In 2020, my PCP said I was old enough to have a colonoscopy to check for colon cancer. That's when it all started.
After my colonoscopy, the gastroenterologist said my colon looked great, but my prostate looked a little enlarged, and I should schedule an appointment with a urologist.
I had no other symptoms to suggest I had prostate cancer. Also, this was during the height of the pandemic. I got distracted by work and didn't make the appointment immediately.
I was really lucky that the doctor called me back a month later to see if I'd seen the urologist. It was a really simple follow-up, but that phone call prompted me to make the appointment and probably saved my life.
Courtesy of Eric Morrow
The urologist scheduled me for a digital rectal exam and an MRI, and then drew my blood for a PSA test, which measures specific proteins in the blood to identify possible prostate cancer.
I got a call a few hours later about my PSA level. I was told that anything over four would be a concern for a man of my age. My PSA level was 225.
The urologist said there could be many reasons for my extremely high PSA levels, but a later biopsy revealed that I had prostate cancer with a Gleason score, which measures how aggressive the cancer is, of nine. The highest the scale goes is 10.
Courtesy of Eric Morrow
I was lucky enough that the Department of Defense's Center for Prostate Disease Research at Walter Reed National Military Medical Center in Bethesda, Maryland, was nearby, and my case was aggressive enough to qualify for their treatment.
There, I had a cancer team including a urologic oncologist and radiation oncologist who recommended a multi-step treatment involving surgery, radiation therapy, and hormone therapy to turn off testosterone production in my body.
I started surgery in July 2021, after which I had issues with incontinence. Despite physical therapy to improve it, I never regained full control of my bladder. This made the radiation therapy, which came about five-and-a-half months later, very challenging.
Each time, I had to come in with an empty rectum and a full bladder. The full bladder basically pushes the rectum, so it's not as much in the field where they're going to shoot with radiation.
Each of the 39 radiation sessions I completed only lasts about 15 minutes, but I had a hard time getting my bladder full enough and then holding it long enough for the therapy.
To get through it, I'd play a game with myself: They had music going, and I would just listen to the music and try to memorize it. Then, I went on Facebook afterward and posted a list of all the songs β it became my "Playlist of the day" for friends and family.
The androgen deprivation therapy, aka hormone therapy, was a shot that I got every three months, along with pills that I was taking every day. I did this therapy for about 24 months.

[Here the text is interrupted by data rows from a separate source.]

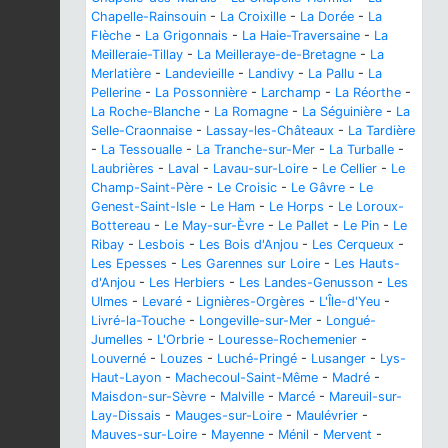
Chapelle-Rainsouin
-
La Croixille
-
La Dorée
-
La
Flèche
-
La Grigonnais
-
La Haie-Traversaine
-
La
Meilleraie-Tillay
-
La Meilleraye-de-Bretagne
-
La
Merlatière
-
Landevieille
-
Landivy
-
La Pallu
-
La
Pellerine
-
La Possonnière
-
Larchamp
-
La Réorthe
-
La Roche-Blanche
-
La Romagne
-
La Séguinière
-
La
Selle-Craonnaise
-
Lassay-les-Châteaux
-
La Tardière
-
La Tessoualle
-
La Tranche-sur-Mer
-
La Turballe
-
Laubrières
-
Laval
-
Lavau-sur-Loire
-
Le Cellier
-
Le
Champ-Saint-Père
-
Le Croisic
-
Le Gâvre
-
Le
Genest-Saint-Isle
-
Le Ham
-
Le Horps
-
Le Loroux-
Bottereau
-
Le May-sur-Èvre
-
Le Pallet
-
Le Pin
-
Le
Ribay
-
Lesbois
-
Les Bois d'Anjou
-
Les Cerqueux
-
Les Epesses
-
Les Garennes sur Loire
-
Les Hauts-
d'Anjou
-
Les Herbiers
-
Les Landes-Genusson
-
Les
Ulmes
-
Levaré
-
Lignières-Orgères
-
L'Île-d'Yeu
-
Livré-la-Touche
-
Longeville-sur-Mer
-
Longué-
Jumelles
-
L'Orbrie
-
Louresse-Rochemenier
-
Louverné
-
Louzes
-
Luché-Pringé
-
Lusanger
-
Lys-
Haut-Layon
-
Machecoul-Saint-Même
-
Madré
-
Maisdon-sur-Sèvre
-
Malville
-
Marcé
-
Mareuil-sur-
Lay-Dissais
-
Mauges-sur-Loire
-
Maulévrier
-
Mauves-sur-Loire
-
Mayenne
-
Ménil
-
Mervent
-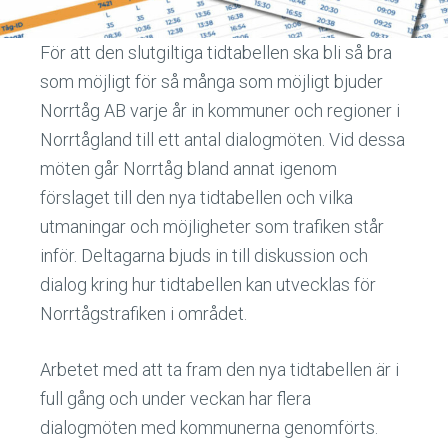
För att den slutgiltiga tidtabellen ska bli så bra
som möjligt för så många som möjligt bjuder
Norrtåg AB varje år in kommuner och regioner i
Norrtågland till ett antal dialogmöten. Vid dessa
möten går Norrtåg bland annat igenom
förslaget till den nya tidtabellen och vilka
utmaningar och möjligheter som trafiken står
inför. Deltagarna bjuds in till diskussion och
dialog kring hur tidtabellen kan utvecklas för
Norrtågstrafiken i området.
Arbetet med att ta fram den nya tidtabellen är i
full gång och under veckan har flera
dialogmöten med kommunerna genomförts.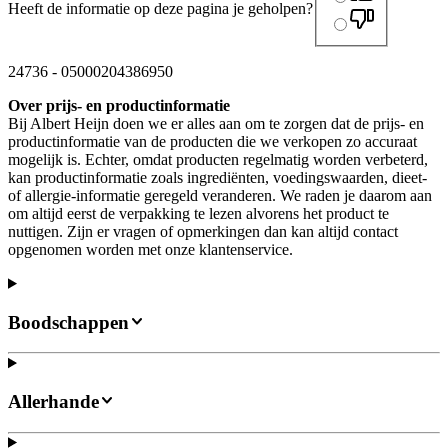
Heeft de informatie op deze pagina je geholpen?
24736
-
05000204386950
Over prijs- en productinformatie
Bij Albert Heijn doen we er alles aan om te zorgen dat de prijs- en
productinformatie van de producten die we verkopen zo accuraat
mogelijk is. Echter, omdat producten regelmatig worden verbeterd,
kan productinformatie zoals ingrediënten, voedingswaarden, dieet-
of allergie-informatie geregeld veranderen. We raden je daarom aan
om altijd eerst de verpakking te lezen alvorens het product te
nuttigen. Zijn er vragen of opmerkingen dan kan altijd contact
opgenomen worden met onze klantenservice.
Boodschappen
Allerhande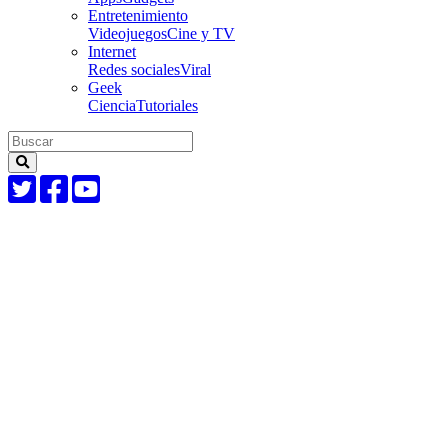
Entretenimiento
Videojuegos
Cine y TV
Internet
Redes sociales
Viral
Geek
Ciencia
Tutoriales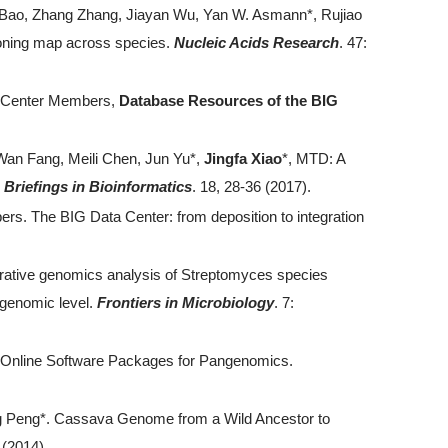
Bao, Zhang Zhang, Jiayan Wu, Yan W. Asmann*, Rujiao
oning map across species.
Nucleic Acids Research
. 47:
a Center Members,
Database Resources of the BIG
Wan Fang, Meili Chen, Jun Yu*,
Jingfa Xiao
*, MTD: A
.
Briefings in Bioinformatics
. 18, 28-36 (2017).
rs. The BIG Data Center: from deposition to integration
ative genomics analysis of Streptomyces species
e genomic level.
Frontiers in Microbiology
. 7:
f Online Software Packages for Pangenomics.
Ming Peng*. Cassava Genome from a Wild Ancestor to
 (2014)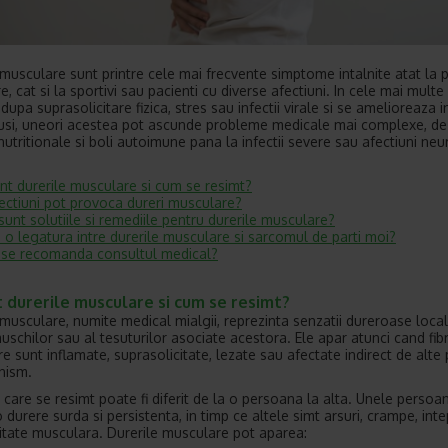
 musculare sunt printre cele mai frecvente simptome intalnite atat la
, cat si la sportivi sau pacienti cu diverse afectiuni. In cele mai multe 
dupa suprasolicitare fizica, stres sau infectii virale si se amelioreaza 
tusi, uneori acestea pot ascunde probleme medicale mai complexe, de
nutritionale si boli autoimune pana la infectii severe sau afectiuni neu
nt durerile musculare si cum se resimt?
ectiuni pot provoca dureri musculare?
sunt solutiile si remediile pentru durerile musculare?
a o legatura intre durerile musculare si sarcomul de parti moi?
se recomanda consultul medical?
 durerile musculare si cum se resimt?
 musculare, numite medical mialgii, reprezinta senzatii dureroase local
muschilor sau al tesuturilor asociate acestora. Ele apar atunci cand fib
e sunt inflamate, suprasolicitate, lezate sau afectate indirect de alte
nism.
 care se resimt poate fi diferit de la o persoana la alta. Unele persoa
 durere surda si persistenta, in timp ce altele simt arsuri, crampe, inte
ditate musculara. Durerile musculare pot aparea: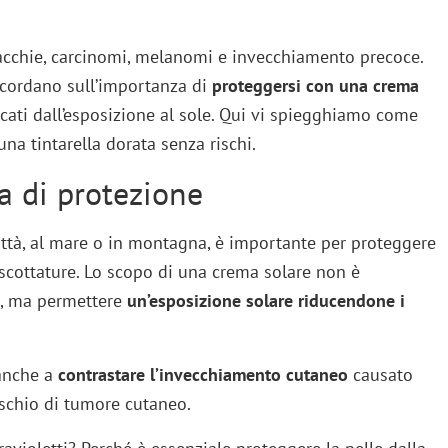
acchie, carcinomi, melanomi e invecchiamento precoce.
ncordano sull’importanza di
proteggersi con una
crema
ocati dall’esposizione al sole. Qui vi spiegghiamo come
una tintarella dorata senza rischi.
a di protezione
città, al mare o in montagna, è importante per proteggere
 scottature. Lo scopo di una crema solare non è
e, ma permettere
un’esposizione solare riducendone i
 anche a
contrastare l’invecchiamento cutaneo
causato
ischio di tumore cutaneo.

The side effects were pretty harsh. I experienced hot flashes, mood swings, additional abdominal fat, loss of muscle mass and bone density, and it killed my libido. I got back into lifting weights that I hadn't been doing for probably more than a decade, and that helped minimize some of the weight gain and muscle loss.
Since coming off hormone therapy, my testosterone has luckily gone back to pre-treatment levels, and my PSA level has remained undetectable.
I wouldn't wish cancer on anybody, but the one thing it does give you is perspective. I realized I wanted to do something more.
So in December of 2022, I left my job with a medical device company I'd been with for over nine years. I was ready to give back to the prostate cancer community.
I'm now doing a lot of work on a year-round basis with Zero Prostate Cancer. I also volunteer at Walter Reed, where I received my cancer treatment.
I also speak with new prostate cancer patients and try to give them hope. I tell them, "Four years ago, I was sitting right where you are and I thought I was going to die. But I'm still here, and I'm doing OK."